On the draft side, 15-18 taps will pour NABC beers. Another 8 – 10, maybe more, will pour Louisville-brewed beers and a sizeable contingent of beers brewed by Brewers of Indiana Guild member breweries. It is my desire to become an unofficial Louisville metro taproom for BIG, and in the process, offer a selection of under-appreciated beers from a state that, after all, has had two books published about its breweries this year, with a third on the way in early 2011.

After that, there’ll be American craft beers from all our friends all over the country: Stone, Bell’s, Sierra, Great Divide, Rogue, Left Hand, Dogfish, Founders and too many others to enumerate here.

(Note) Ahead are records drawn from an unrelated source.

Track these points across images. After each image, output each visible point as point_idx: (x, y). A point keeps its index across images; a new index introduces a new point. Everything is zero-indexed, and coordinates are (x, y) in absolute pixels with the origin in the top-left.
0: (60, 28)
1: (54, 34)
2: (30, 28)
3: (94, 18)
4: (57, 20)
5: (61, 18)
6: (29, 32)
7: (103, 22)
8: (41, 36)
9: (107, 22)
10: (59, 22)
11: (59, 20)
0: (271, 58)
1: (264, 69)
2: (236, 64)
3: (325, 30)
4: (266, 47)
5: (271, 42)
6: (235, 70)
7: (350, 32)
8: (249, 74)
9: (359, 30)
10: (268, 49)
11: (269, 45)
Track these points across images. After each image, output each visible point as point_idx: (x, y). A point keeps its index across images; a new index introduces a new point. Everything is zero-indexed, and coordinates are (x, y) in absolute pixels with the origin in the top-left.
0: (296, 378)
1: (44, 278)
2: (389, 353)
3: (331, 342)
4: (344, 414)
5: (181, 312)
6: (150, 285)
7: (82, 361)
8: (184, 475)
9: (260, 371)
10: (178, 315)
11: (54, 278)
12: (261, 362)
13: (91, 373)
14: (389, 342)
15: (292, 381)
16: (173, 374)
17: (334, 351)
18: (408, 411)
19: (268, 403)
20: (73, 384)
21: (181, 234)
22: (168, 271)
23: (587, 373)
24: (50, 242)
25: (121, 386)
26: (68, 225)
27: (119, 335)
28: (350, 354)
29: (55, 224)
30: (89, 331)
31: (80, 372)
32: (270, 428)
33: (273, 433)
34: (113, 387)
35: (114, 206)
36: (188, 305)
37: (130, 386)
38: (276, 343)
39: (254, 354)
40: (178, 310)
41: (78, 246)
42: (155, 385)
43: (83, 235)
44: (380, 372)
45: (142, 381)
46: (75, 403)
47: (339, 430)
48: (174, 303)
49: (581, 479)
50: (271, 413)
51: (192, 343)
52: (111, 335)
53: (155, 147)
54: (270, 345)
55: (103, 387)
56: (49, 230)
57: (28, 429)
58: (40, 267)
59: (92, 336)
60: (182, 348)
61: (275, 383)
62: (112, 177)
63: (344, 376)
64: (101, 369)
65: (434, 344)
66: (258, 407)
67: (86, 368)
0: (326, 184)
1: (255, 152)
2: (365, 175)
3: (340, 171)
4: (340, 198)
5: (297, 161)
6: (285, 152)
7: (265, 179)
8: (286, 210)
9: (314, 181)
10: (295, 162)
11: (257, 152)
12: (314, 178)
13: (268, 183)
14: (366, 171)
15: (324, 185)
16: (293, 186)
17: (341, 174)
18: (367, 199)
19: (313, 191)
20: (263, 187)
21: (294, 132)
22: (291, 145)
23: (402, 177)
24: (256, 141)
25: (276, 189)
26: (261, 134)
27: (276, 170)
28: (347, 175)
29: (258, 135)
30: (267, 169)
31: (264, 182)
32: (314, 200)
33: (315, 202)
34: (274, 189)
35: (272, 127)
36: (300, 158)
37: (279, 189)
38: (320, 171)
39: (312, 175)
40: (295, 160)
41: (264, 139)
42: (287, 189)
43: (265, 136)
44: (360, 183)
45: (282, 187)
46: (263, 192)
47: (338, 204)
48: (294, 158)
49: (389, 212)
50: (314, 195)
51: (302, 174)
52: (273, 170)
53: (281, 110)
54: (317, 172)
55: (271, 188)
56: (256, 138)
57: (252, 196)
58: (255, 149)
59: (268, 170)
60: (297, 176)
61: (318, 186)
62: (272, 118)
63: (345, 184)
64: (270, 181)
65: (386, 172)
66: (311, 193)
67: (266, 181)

Apart from Guinness, Spaten, Schlenkerla, Delirium Tremens, Lindemans and perhaps two other slots, draft imports will appear only at special times or during fests.

Understand that imports will not disappear entirely. If the annual Anstich shipments from Shelton still come across from Germany, I’ll try and score some. If an import we like is available, we’ll pounce on it and enjoy it while it’s here.

Imports no longer will comprise the backbone of the list, bottle or draft. That time is now finished for me, as much as I hate to say it. My heart won’t change, but my head will. We took it as far as we could, when we could and rather than fight futile battles that cannot be won, we’ll take stock of reality and compete elsewhere.

The new beer list, and the new beer program at the Pizzeria & Public House, will reflect the welcomed hegemony of American-made craft beers – as it should, and as it better reflects both the ideology and the dollar amount of our investment in craft beer, NABC-style. Win, lose or draw, there’ll be no cognitive dissonance.

Insofar as possible, I will use this space to update you on progress, and to report on the experience. Thanks for reading, and thanks for patronizing NABC.


Rick said...

You had me worried, for the first several paragraphs.

David said...

I read 3/4 of this thing expecting you to announce that Rich O's was closing or being sold.

Tom said...

I'm with everyone else, I thought something truly awful was happening.

You know what Roger? NABC makes damned fine beer. Yes it's great that you've been able to expose everyone to the variety you've been able to, but when push comes to shove it's more important that great beer is made in New Albany, IN.

Not telling you how you ought to feel (I hate when people do that), but I'm happy that this is how it's resolving itself.

Looking forward to being down in a couple of weeks!